Luxury builders have favored the Mediterranean and Tuscan style of homes in recent years, and it’s no wonder: The median list price of that style of home is $749,900.
However, the public’s love with this style of home may be waning. For the past four years, the list price of Mediterranean homes has stalled. On the other hand, more modern home styles are seeing quicker appreciation, surging 37 percent since 2012, according to an analysis by realtor.com®.
“Modern homes are built to be more energy-efficient, and modern-looking,” says Tim Cannan, president of PreservationDirectory.com. “It’s easier to heat and cool them, and they’re cheaper to repair as opposed to Mediterranean or Spanish style – those red clay roofs could wind up costing much more. So it’s really the size and scope that determines what people can afford.”
So you know the prices, but which home style is the most popular in the U.S.?

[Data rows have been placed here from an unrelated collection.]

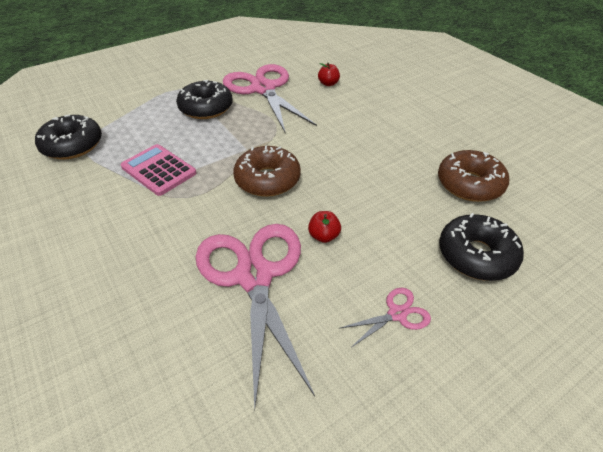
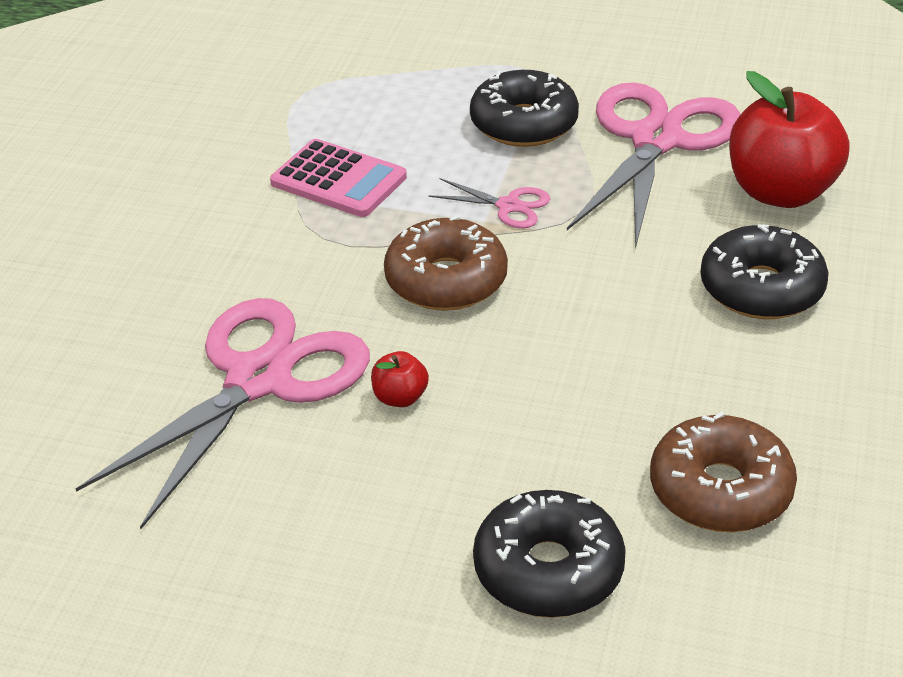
camera: 50 degrees right, 5 degrees down
(72, 145) = (291, 83): black donut -> black donut (761, 288)
(158, 170) = (338, 180): pink calculator -> pink calculator turned 120 degrees clockwise
(328, 84) = (781, 192): red apple -> red apple, size x2.35
(397, 314) = (338, 540): pink scissors -> pink scissors (508, 206)

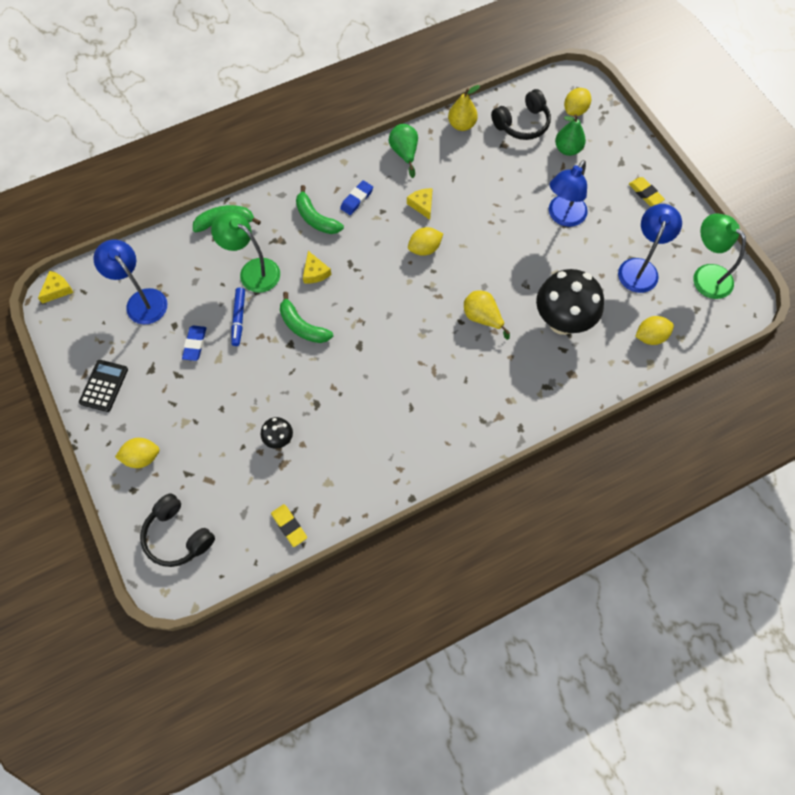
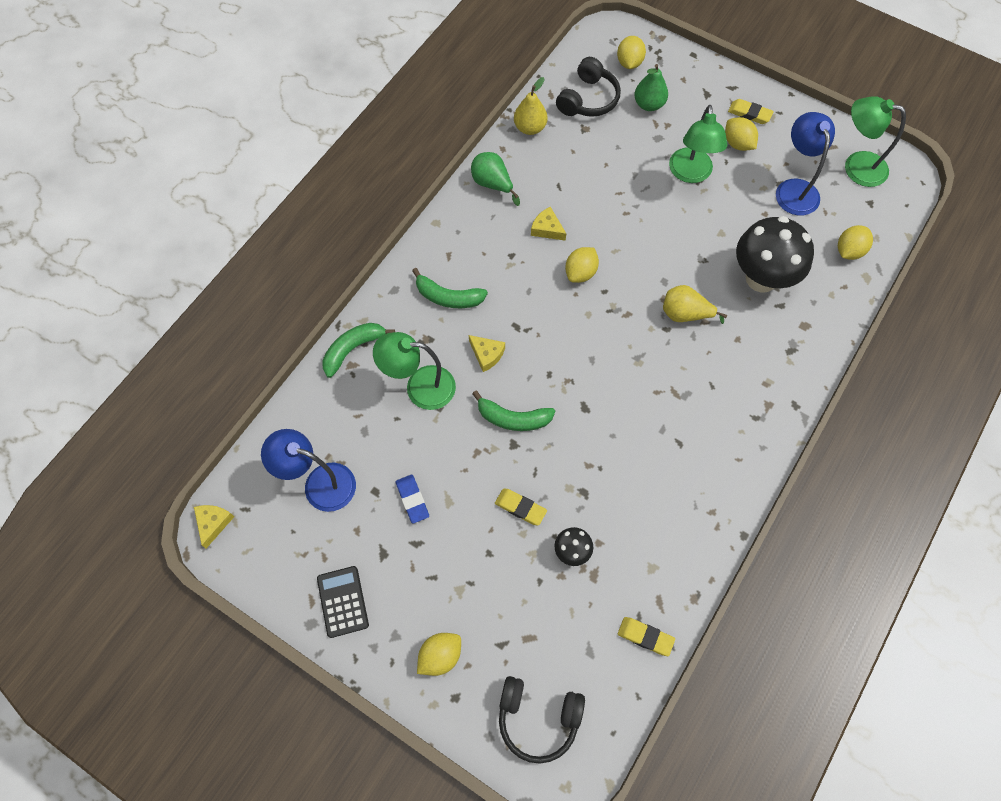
camera: 30 degrees left, 0 degrees up
(239, 319) = (441, 446): blue marker -> none
(264, 390) = (520, 508): none -> yellow eraser
(356, 199) = (477, 256): blue eraser -> none
(563, 217) = (690, 174): blue lamp -> green lamp
(618, 212) = (737, 144): none -> yellow lemon

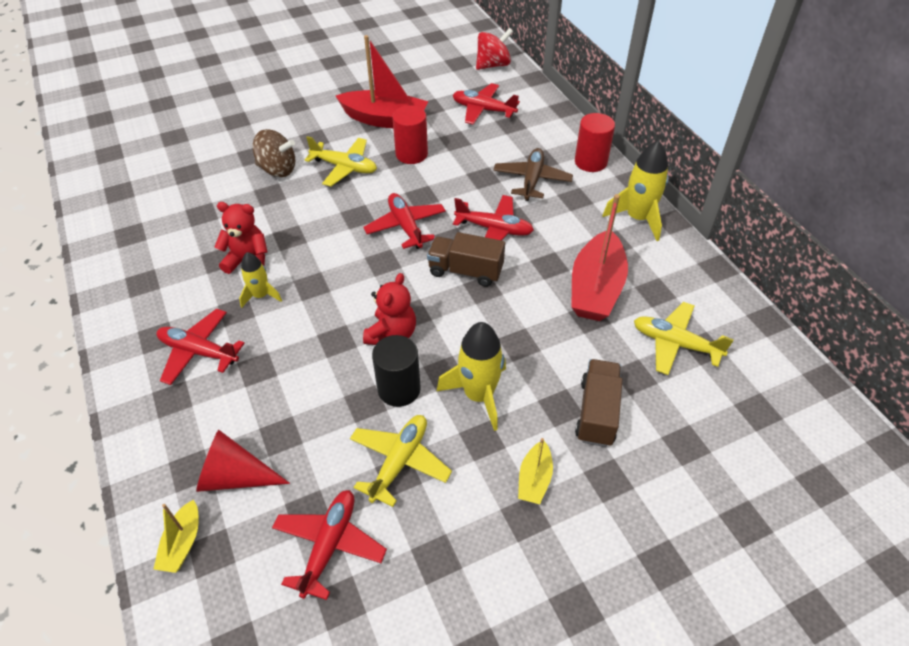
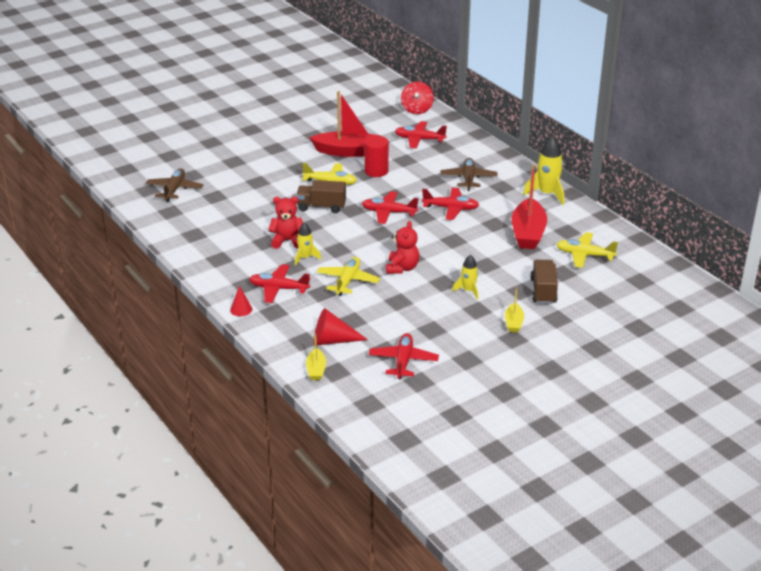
camera: 10 degrees left, 15 degrees down
(127, 387) = (241, 309): none -> red cone
(142, 157) = (174, 190): none -> brown plane
(277, 169) = (281, 188): brown spinning top -> none
(399, 389) = (417, 293): black cylinder -> none
(399, 462) = (430, 324): yellow plane -> yellow plane (348, 281)
(406, 226) = (389, 212): red plane -> red plane turned 45 degrees counterclockwise
(465, 271) = (439, 232): brown truck -> brown truck (321, 207)
(478, 395) = (468, 291): yellow rocket -> yellow rocket, size x0.60
(493, 65) = (417, 110): red spinning top -> red spinning top turned 135 degrees clockwise
(590, 162) = (507, 165): red cylinder -> none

The ranch home is the most popular real estate style in 29 of the 50 states, according to realtor.com®’s analysis. Ranch homes tend to be able to be built quickly and inexpensively compared to some other styles. Its popularity soared in suburbia with the rise of the automobile culture in the 1960s, realtor.com® reports.
Realtor.com® describes the second most popular architecture style in the U.S. as more “traditional,” which encompasses several classic designs defined by simple rooflines and symmetrical windows.
A closer look reveals quite a few regional architecture differences. For example, in the Northeast, colonial homes – known for their rectangular or box-shaped styles – remain popular. Victorians, on the other hand, are popular in the East Coast and into the Midwest. These homes have intricate moldings and ornate shapes carved into beams, along with pitched roofs, textured shingles, and long front porches.
Differences arise by a state level too. For example, realtor.com® notes that in Illinois, Georgian home styles are popular while in California the Spanish style rules.You’ll find plenty of Cape Cod homes in New England, and rustic cabins nestled in the Appalachian, Rocky, and Sierra Nevada mountain ranges.